The embeddings that MedSigLIP generates can be used for downstream tasks such as classification, regression, and semantic search. Numerical scores based on calculations performed on the embeddings can be thresholded for classification, or semantic search use-cases, allowing developers to control for precision and recall. Embedding-based models enable developers to create solutions that can be more compute efficient for fine-tuning classification tasks, such as training classifiers.. Thus, MedSigLIP is recommended for applications requiring strong classification performance without the need for text generation. MedSigLIP has been specifically pre-trained on a variety of de-identified pairs of medical images and text, including chest X-rays, CT slices, MRI slices, dermatology images, ophthalmology images, and histopathology patches. MedSigLip is intended to be used by software developers, to be adapted for use in image based applications in healthcare domains such as radiology, pathology, ophthalmology, and dermatology.

Benefits

Provides strong baseline medical image and text encodings.
Lightweight model that can be used in settings with limited high-bandwidth memory accelerator access.
MedSigLIP's strong performance makes it efficient to adapt for downstream healthcare-based use cases, compared to models of similar size without medical data pre-training.

Limitations

MedSigLIP is not intended to be used without appropriate validation, adaptation, and/or making meaningful modification by developers for their specific use case. Without the above, outputs generated by the MedSigLip model are not intended to directly inform clinical diagnosis, patient management decisions, treatment recommendations, or any other direct clinical practice applications.
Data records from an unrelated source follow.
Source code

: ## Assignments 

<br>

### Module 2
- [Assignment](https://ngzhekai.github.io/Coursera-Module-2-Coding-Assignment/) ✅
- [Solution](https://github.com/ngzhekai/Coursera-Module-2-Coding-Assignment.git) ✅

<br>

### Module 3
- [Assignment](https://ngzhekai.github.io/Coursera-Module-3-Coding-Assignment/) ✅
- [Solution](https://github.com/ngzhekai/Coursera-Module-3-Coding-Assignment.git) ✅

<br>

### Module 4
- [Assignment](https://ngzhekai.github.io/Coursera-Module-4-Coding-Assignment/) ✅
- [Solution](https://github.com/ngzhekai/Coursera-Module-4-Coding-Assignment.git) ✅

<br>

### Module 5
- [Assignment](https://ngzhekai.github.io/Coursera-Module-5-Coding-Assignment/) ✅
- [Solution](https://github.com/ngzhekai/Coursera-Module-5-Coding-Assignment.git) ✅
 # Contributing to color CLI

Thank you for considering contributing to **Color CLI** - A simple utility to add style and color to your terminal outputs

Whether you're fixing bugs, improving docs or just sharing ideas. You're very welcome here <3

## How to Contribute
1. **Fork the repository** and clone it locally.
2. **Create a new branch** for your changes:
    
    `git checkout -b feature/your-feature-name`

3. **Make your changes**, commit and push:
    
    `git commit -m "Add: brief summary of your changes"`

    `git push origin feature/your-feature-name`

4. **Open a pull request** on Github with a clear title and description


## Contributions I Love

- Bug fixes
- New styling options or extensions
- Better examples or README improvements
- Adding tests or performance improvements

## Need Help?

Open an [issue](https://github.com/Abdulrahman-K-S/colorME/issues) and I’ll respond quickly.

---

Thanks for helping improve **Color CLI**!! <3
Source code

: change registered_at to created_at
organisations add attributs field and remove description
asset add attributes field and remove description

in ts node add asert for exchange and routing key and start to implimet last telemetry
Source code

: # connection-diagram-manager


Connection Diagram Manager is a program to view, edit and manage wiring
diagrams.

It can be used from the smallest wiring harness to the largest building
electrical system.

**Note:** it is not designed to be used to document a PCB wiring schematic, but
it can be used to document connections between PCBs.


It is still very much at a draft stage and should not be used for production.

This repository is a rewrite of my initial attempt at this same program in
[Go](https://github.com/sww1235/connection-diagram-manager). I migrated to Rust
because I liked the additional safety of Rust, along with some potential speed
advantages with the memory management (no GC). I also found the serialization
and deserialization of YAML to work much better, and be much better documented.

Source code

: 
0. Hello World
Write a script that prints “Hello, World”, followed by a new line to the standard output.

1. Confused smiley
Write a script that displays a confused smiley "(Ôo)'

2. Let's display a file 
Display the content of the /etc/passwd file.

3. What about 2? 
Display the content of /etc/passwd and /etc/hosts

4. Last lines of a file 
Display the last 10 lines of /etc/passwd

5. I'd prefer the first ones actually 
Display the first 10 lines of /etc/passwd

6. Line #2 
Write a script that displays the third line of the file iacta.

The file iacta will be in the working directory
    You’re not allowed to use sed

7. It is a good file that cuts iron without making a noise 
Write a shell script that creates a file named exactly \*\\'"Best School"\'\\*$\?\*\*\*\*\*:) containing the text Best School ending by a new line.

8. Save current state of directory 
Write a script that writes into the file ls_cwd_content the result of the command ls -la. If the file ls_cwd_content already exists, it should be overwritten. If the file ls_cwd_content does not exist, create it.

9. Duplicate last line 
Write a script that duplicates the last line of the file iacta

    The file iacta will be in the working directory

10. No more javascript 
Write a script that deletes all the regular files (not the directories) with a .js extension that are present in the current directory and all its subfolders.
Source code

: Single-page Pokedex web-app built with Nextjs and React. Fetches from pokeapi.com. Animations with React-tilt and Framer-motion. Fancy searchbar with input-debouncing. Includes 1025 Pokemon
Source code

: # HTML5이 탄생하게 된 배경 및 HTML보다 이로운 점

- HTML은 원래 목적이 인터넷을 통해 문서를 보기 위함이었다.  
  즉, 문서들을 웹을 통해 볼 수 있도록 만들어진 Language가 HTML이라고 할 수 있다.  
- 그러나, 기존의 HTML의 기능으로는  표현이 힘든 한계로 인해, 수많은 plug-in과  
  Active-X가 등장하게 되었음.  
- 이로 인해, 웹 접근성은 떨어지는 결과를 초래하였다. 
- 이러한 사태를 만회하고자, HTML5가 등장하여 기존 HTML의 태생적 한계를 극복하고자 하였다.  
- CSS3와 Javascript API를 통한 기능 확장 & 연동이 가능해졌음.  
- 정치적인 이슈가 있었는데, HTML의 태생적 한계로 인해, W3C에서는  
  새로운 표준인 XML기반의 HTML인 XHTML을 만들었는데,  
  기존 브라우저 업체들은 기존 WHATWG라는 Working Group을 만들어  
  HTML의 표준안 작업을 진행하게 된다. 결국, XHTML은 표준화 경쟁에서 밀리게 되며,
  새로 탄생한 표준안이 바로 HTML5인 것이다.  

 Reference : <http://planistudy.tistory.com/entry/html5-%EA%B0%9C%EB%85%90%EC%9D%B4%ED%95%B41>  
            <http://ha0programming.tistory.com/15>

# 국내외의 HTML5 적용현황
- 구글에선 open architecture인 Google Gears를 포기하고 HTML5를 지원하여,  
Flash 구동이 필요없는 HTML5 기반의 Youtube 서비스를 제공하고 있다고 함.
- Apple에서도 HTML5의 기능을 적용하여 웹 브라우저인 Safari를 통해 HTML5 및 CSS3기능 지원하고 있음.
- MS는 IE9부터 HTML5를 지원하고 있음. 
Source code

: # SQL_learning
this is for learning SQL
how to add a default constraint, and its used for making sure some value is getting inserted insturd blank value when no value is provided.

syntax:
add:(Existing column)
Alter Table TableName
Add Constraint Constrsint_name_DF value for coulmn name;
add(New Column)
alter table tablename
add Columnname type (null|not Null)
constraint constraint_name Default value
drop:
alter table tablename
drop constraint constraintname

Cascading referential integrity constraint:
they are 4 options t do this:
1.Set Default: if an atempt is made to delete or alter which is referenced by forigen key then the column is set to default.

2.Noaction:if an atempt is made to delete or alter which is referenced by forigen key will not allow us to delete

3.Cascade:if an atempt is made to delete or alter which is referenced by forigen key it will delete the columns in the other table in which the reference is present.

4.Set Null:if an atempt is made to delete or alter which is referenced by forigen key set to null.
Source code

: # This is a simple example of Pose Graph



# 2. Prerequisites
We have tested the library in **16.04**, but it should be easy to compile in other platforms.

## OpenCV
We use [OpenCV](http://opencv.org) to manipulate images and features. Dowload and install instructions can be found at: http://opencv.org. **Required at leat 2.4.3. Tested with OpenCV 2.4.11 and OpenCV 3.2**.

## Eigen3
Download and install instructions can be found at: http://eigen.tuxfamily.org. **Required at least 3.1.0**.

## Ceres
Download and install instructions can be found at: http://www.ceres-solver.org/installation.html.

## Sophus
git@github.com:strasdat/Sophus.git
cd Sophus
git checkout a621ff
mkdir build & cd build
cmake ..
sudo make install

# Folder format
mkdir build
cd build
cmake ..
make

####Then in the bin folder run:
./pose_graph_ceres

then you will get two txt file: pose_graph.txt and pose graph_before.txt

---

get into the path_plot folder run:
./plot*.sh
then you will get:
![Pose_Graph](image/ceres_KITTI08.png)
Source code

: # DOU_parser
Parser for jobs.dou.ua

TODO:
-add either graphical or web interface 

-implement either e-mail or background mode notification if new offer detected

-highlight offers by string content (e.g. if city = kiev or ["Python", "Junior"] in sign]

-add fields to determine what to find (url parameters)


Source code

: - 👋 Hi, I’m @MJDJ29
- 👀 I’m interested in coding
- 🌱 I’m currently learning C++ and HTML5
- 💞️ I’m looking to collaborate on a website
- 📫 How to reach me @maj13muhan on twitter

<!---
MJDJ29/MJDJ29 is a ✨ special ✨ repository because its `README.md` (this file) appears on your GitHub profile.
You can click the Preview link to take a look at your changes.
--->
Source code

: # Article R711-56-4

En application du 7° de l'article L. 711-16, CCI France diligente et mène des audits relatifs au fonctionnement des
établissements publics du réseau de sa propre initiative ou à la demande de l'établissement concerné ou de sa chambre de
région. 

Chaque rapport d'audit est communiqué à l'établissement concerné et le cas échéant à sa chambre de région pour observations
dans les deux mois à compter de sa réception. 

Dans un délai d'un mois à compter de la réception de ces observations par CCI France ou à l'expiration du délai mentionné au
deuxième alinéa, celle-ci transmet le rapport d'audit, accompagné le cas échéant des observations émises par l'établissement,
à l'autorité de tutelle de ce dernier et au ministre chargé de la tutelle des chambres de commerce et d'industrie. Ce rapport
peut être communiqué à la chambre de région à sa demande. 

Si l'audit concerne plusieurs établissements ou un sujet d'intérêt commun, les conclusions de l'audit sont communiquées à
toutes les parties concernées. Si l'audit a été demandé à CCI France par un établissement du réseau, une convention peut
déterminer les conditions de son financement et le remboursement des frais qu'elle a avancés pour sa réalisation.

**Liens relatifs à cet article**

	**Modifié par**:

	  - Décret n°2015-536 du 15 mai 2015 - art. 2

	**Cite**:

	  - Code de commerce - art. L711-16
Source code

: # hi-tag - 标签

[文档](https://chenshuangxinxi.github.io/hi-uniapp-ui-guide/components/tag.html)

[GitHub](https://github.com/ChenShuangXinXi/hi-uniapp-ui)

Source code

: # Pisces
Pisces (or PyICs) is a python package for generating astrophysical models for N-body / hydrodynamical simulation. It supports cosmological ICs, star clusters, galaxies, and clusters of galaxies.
Any software application developed using MedSigLip that is intended for a medical purpose must be independently validated and is subject to its own regulatory requirements.

When adapting MedSigLIP developer should consider the following:

Bias in validation data: As with any research, developers should ensure that any downstream application is validated to understand performance using data that is appropriately representative of the intended use setting for the specific application (e.g., age, sex, gender, condition, imaging device, etc).
Data contamination concerns: When evaluating the generalization capabilities of a model like MedSigLIP in a medical context, there is a risk of data contamination, where the model might have inadvertently seen related medical information during its pre-training, potentially overestimating its true ability to generalize to novel medical concepts. Developers should validate MedSigLIP on datasets not publicly available or otherwise made available to non-institutional researchers to mitigate this risk.